In any event, being in the Americas [
sic
] Best Value Inn in Maumee with your sleep-apnea mask and tank and your bite guard (it inhibits the grinding and clenching) and your prescription for habit-forming sleep medication and your spouse with the chthonic snoring for the wedding of your niece when the two of you were once a tangle of limbs is the closest to a cessation of biological function that you can get on an overnight without actually being in a state of total cessation, and what could be more tender than this? What is more tender than the recognition that you have changed, that you have come to a point where you are not what you once were? Your former state is now sandblasted, as abraded as anything else could be by the ravages of time. What is more tender than mutual recognition of failure? What is more truthful than the acknowledgment that what was once mutual is now solitary and atomized?
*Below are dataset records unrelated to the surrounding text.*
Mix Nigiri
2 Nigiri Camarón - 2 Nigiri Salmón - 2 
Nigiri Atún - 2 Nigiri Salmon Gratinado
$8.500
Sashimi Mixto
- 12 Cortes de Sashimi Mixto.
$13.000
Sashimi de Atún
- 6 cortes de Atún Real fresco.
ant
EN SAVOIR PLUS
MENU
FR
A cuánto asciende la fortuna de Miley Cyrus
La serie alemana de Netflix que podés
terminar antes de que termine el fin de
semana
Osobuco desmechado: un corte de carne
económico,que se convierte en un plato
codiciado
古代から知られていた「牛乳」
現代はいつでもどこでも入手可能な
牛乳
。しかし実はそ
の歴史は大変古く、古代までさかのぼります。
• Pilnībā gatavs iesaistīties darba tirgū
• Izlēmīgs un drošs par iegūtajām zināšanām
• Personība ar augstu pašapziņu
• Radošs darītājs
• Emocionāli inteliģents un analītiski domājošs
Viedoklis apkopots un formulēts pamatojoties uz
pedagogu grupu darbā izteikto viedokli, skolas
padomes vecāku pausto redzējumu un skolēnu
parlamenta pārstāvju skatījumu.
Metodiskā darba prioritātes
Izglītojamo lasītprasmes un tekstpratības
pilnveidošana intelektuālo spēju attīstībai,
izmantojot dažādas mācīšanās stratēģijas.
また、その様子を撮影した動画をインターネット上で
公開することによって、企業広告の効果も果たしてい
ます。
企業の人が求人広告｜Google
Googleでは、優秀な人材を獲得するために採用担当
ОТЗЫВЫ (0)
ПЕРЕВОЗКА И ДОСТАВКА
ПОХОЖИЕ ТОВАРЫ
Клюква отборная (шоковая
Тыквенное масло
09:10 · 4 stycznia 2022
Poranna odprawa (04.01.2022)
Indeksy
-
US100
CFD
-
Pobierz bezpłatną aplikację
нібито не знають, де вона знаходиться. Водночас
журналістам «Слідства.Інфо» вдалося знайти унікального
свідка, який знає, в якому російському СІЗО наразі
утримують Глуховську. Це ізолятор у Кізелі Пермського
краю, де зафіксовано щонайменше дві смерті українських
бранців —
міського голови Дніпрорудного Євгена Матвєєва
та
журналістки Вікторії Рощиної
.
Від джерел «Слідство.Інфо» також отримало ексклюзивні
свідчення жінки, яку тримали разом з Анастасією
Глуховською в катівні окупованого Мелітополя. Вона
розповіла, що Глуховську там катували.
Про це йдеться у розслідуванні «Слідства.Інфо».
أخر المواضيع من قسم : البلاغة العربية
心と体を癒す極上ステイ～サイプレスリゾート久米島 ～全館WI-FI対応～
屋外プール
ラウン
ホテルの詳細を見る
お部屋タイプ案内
What is more exact than the distance between you now? What is more perceptible than your awareness that you cannot do what you once so wanted to do, namely, be in love? Why is the fact that sleep is closest to death so much more factual when it is considered in the theater of connubial relations? Who are the two of you? Where will you go next? After Maumee? Why are you always staying at two-star hotels? How are you going to get through this wedding?
★★
(Posted 7/13/2013)

The Davenport Hotel and Tower, 10 South Post Street, Spokane, Washington, April 4–7, 2011

We didn’t know much about Spokane except, in a general way, how to pronounce
Spokane.
We didn’t know about the waterfalls downtown, and the bridges. And we didn’t know that Spokane is surrounded by arresting countryside. The Pacific Northwest stuff: conifers, skeins of fog, snow on the peaks. We arrived at the Davenport just a couple months after the Martin Luther King Day attempted bombing in Spokane, and so the Davenport Hotel was incredibly empty. The Davenport, it’s accurate to say, is one of the most beautiful hotels in the Lower Forty-Eight. It may be one of the most beautiful hotels in the entire world. Were you to discount hotels that are constructed primarily to house sheikhs—hotels that will never house you or me—you would have to conclude that this was a truly remarkable place. There’s gilded everything inside, and potted palms, but it’s the ballrooms that are outrageous, and while we were staying there—Snowy Owl, as she was called on this trip, and I—you could just walk into these totally empty ballrooms (because how often in Spokane were the ballrooms in use?) and gape at their magnificence.